Items from a dataset »
# # #

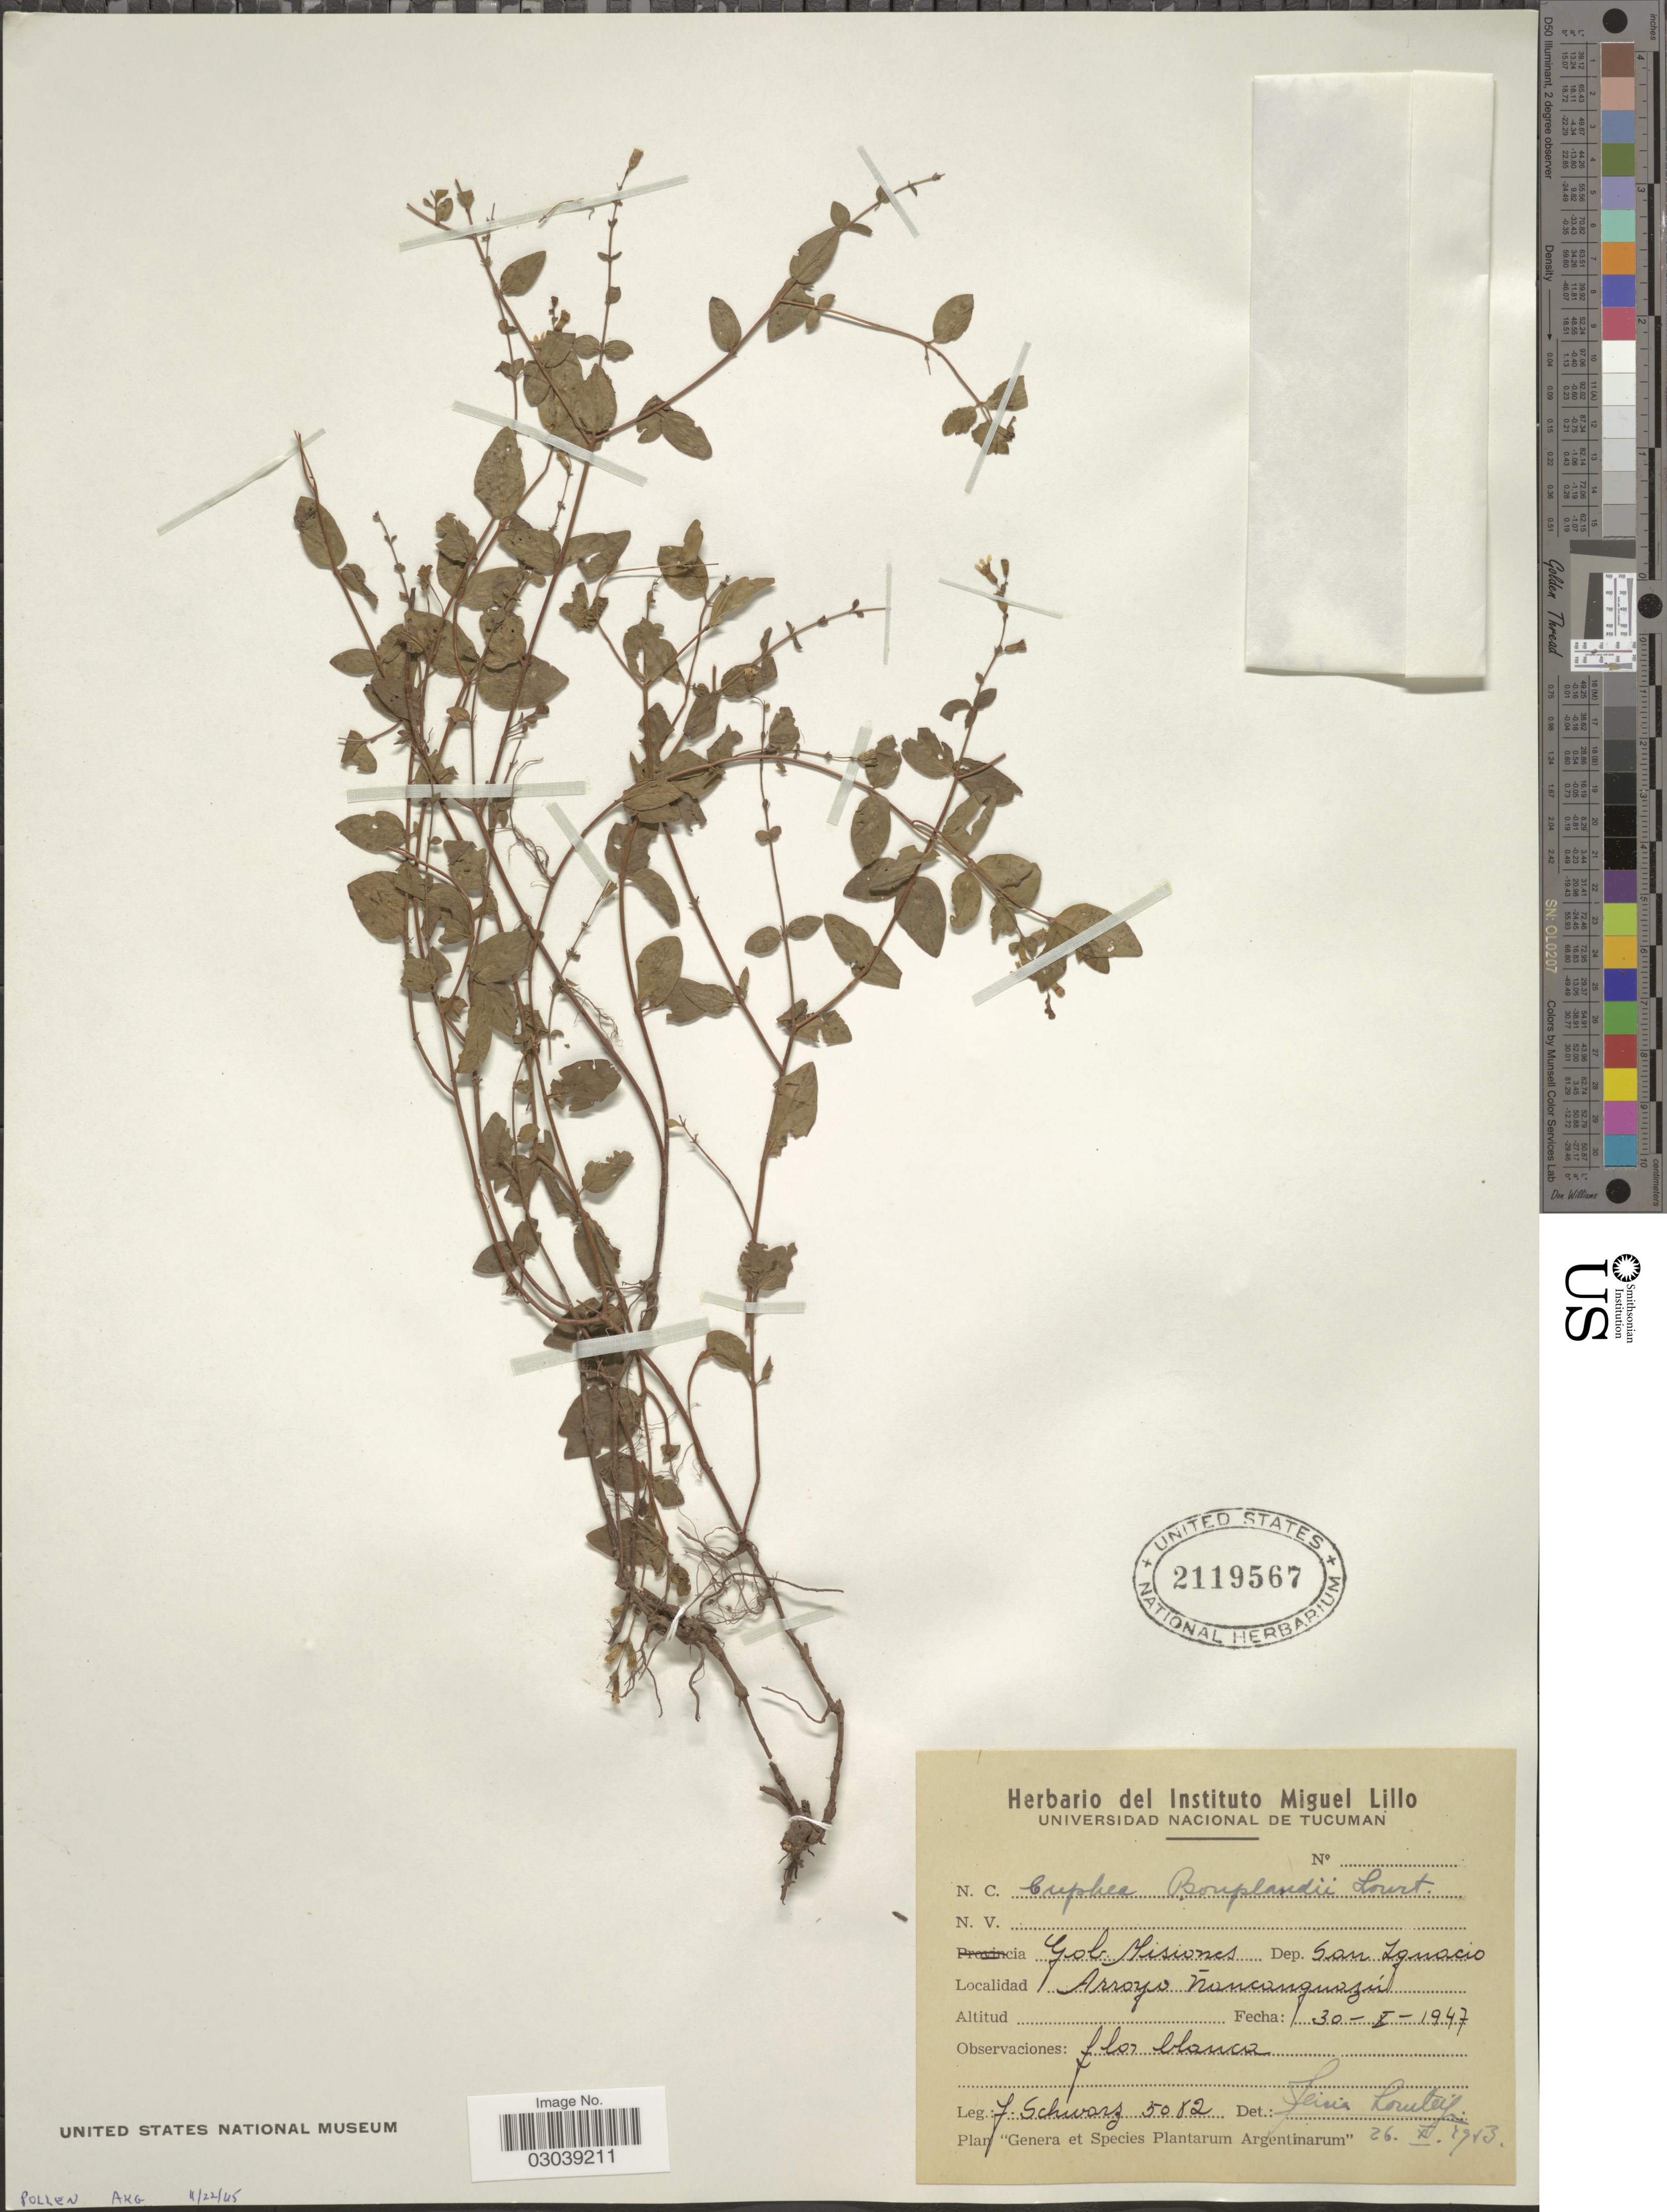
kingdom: Plantae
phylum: Tracheophyta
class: Magnoliopsida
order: Myrtales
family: Lythraceae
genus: Cuphea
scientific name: Cuphea bonplandii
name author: Lourteig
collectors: J. Schwarz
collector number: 5082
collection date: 1947-10-30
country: Argentina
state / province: Misiones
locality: Gob. Misiones Dep. San Ignacio. Arroyo Nancanguazu.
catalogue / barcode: US 2119567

# # #

Written instruction » Return every line of the records above verbatim, but omit the pictures.

Result of the task »
kingdom: Plantae
phylum: Tracheophyta
class: Magnoliopsida
order: Myrtales
family: Lythraceae
genus: Cuphea
scientific name: Cuphea bonplandii
name author: Lourteig
collectors: J. Schwarz
collector number: 5082
collection date: 1947-10-30
country: Argentina
state / province: Misiones
locality: Gob. Misiones Dep. San Ignacio. Arroyo Nancanguazu.
catalogue / barcode: US 2119567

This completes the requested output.